═══ INPUT RECORDS

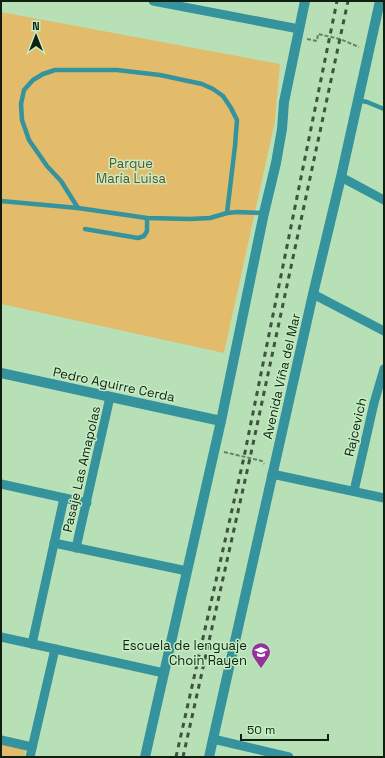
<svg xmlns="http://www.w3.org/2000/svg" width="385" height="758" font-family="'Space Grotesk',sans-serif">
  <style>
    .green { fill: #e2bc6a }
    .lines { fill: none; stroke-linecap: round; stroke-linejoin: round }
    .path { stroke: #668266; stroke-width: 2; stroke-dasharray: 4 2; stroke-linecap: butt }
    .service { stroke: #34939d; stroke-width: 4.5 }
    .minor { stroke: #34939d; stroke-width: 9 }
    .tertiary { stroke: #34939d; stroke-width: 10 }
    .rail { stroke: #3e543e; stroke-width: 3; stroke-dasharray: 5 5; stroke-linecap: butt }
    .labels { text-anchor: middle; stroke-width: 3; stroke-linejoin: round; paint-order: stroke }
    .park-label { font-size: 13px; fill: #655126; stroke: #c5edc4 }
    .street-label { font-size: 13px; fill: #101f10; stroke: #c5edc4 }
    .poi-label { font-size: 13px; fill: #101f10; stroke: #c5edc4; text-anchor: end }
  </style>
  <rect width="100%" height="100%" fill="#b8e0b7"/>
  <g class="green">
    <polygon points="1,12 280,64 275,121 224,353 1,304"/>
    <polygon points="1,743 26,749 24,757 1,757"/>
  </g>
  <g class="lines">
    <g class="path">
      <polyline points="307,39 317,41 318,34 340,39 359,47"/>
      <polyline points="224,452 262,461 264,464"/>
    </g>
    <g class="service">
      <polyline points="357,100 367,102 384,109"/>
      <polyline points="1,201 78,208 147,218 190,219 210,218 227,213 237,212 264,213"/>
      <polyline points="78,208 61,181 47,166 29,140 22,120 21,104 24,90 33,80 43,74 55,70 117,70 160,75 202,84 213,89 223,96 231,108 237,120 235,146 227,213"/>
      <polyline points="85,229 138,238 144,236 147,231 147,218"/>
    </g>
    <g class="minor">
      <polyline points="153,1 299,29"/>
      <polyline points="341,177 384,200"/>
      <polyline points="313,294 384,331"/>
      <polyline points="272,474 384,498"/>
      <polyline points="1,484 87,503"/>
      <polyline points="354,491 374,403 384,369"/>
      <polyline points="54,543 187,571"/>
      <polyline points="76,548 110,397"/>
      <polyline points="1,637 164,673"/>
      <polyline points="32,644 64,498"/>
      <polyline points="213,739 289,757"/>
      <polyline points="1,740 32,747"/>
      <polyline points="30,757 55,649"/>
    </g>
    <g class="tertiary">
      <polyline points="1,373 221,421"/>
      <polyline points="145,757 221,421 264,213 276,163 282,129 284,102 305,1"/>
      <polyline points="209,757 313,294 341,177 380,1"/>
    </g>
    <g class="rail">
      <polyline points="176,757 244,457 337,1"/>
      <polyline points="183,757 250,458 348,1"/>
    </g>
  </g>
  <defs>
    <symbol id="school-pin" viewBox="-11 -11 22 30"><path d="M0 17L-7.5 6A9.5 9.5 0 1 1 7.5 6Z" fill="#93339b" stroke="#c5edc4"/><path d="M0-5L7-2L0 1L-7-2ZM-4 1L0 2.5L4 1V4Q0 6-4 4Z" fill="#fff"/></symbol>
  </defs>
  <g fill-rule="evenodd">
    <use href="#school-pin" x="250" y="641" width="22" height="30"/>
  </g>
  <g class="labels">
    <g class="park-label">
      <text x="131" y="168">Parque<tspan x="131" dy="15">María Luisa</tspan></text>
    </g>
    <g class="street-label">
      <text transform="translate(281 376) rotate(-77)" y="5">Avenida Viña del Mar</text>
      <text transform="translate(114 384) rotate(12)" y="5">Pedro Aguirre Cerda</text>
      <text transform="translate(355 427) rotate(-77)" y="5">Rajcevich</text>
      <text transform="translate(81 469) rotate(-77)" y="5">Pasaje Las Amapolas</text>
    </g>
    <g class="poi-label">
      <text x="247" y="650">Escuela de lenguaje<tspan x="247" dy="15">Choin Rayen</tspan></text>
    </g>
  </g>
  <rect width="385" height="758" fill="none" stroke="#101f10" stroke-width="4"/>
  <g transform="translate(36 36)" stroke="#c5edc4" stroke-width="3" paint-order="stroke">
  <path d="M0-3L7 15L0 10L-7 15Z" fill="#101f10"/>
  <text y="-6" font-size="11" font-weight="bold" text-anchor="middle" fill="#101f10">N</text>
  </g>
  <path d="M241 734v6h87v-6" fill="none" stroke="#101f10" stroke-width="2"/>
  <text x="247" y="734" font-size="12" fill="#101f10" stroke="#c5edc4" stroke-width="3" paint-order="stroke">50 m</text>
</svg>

══════

[ACTIVITY]
Write out every record above exactly, leaving no picture in the result.

[WRITTEN ANSWER]
<svg xmlns="http://www.w3.org/2000/svg" width="385" height="758" font-family="'Space Grotesk',sans-serif">
  <style>
    .green { fill: #e2bc6a }
    .lines { fill: none; stroke-linecap: round; stroke-linejoin: round }
    .path { stroke: #668266; stroke-width: 2; stroke-dasharray: 4 2; stroke-linecap: butt }
    .service { stroke: #34939d; stroke-width: 4.5 }
    .minor { stroke: #34939d; stroke-width: 9 }
    .tertiary { stroke: #34939d; stroke-width: 10 }
    .rail { stroke: #3e543e; stroke-width: 3; stroke-dasharray: 5 5; stroke-linecap: butt }
    .labels { text-anchor: middle; stroke-width: 3; stroke-linejoin: round; paint-order: stroke }
    .park-label { font-size: 13px; fill: #655126; stroke: #c5edc4 }
    .street-label { font-size: 13px; fill: #101f10; stroke: #c5edc4 }
    .poi-label { font-size: 13px; fill: #101f10; stroke: #c5edc4; text-anchor: end }
  </style>
  <rect width="100%" height="100%" fill="#b8e0b7"/>
  <g class="green">
    <polygon points="1,12 280,64 275,121 224,353 1,304"/>
    <polygon points="1,743 26,749 24,757 1,757"/>
  </g>
  <g class="lines">
    <g class="path">
      <polyline points="307,39 317,41 318,34 340,39 359,47"/>
      <polyline points="224,452 262,461 264,464"/>
    </g>
    <g class="service">
      <polyline points="357,100 367,102 384,109"/>
      <polyline points="1,201 78,208 147,218 190,219 210,218 227,213 237,212 264,213"/>
      <polyline points="78,208 61,181 47,166 29,140 22,120 21,104 24,90 33,80 43,74 55,70 117,70 160,75 202,84 213,89 223,96 231,108 237,120 235,146 227,213"/>
      <polyline points="85,229 138,238 144,236 147,231 147,218"/>
    </g>
    <g class="minor">
      <polyline points="153,1 299,29"/>
      <polyline points="341,177 384,200"/>
      <polyline points="313,294 384,331"/>
      <polyline points="272,474 384,498"/>
      <polyline points="1,484 87,503"/>
      <polyline points="354,491 374,403 384,369"/>
      <polyline points="54,543 187,571"/>
      <polyline points="76,548 110,397"/>
      <polyline points="1,637 164,673"/>
      <polyline points="32,644 64,498"/>
      <polyline points="213,739 289,757"/>
      <polyline points="1,740 32,747"/>
      <polyline points="30,757 55,649"/>
    </g>
    <g class="tertiary">
      <polyline points="1,373 221,421"/>
      <polyline points="145,757 221,421 264,213 276,163 282,129 284,102 305,1"/>
      <polyline points="209,757 313,294 341,177 380,1"/>
    </g>
    <g class="rail">
      <polyline points="176,757 244,457 337,1"/>
      <polyline points="183,757 250,458 348,1"/>
    </g>
  </g>
  <defs>
    <symbol id="school-pin" viewBox="-11 -11 22 30"><path d="M0 17L-7.5 6A9.5 9.5 0 1 1 7.5 6Z" fill="#93339b" stroke="#c5edc4"/><path d="M0-5L7-2L0 1L-7-2ZM-4 1L0 2.5L4 1V4Q0 6-4 4Z" fill="#fff"/></symbol>
  </defs>
  <g fill-rule="evenodd">
    <use href="#school-pin" x="250" y="641" width="22" height="30"/>
  </g>
  <g class="labels">
    <g class="park-label">
      <text x="131" y="168">Parque<tspan x="131" dy="15">María Luisa</tspan></text>
    </g>
    <g class="street-label">
      <text transform="translate(281 376) rotate(-77)" y="5">Avenida Viña del Mar</text>
      <text transform="translate(114 384) rotate(12)" y="5">Pedro Aguirre Cerda</text>
      <text transform="translate(355 427) rotate(-77)" y="5">Rajcevich</text>
      <text transform="translate(81 469) rotate(-77)" y="5">Pasaje Las Amapolas</text>
    </g>
    <g class="poi-label">
      <text x="247" y="650">Escuela de lenguaje<tspan x="247" dy="15">Choin Rayen</tspan></text>
    </g>
  </g>
  <rect width="385" height="758" fill="none" stroke="#101f10" stroke-width="4"/>
  <g transform="translate(36 36)" stroke="#c5edc4" stroke-width="3" paint-order="stroke">
  <path d="M0-3L7 15L0 10L-7 15Z" fill="#101f10"/>
  <text y="-6" font-size="11" font-weight="bold" text-anchor="middle" fill="#101f10">N</text>
  </g>
  <path d="M241 734v6h87v-6" fill="none" stroke="#101f10" stroke-width="2"/>
  <text x="247" y="734" font-size="12" fill="#101f10" stroke="#c5edc4" stroke-width="3" paint-order="stroke">50 m</text>
</svg>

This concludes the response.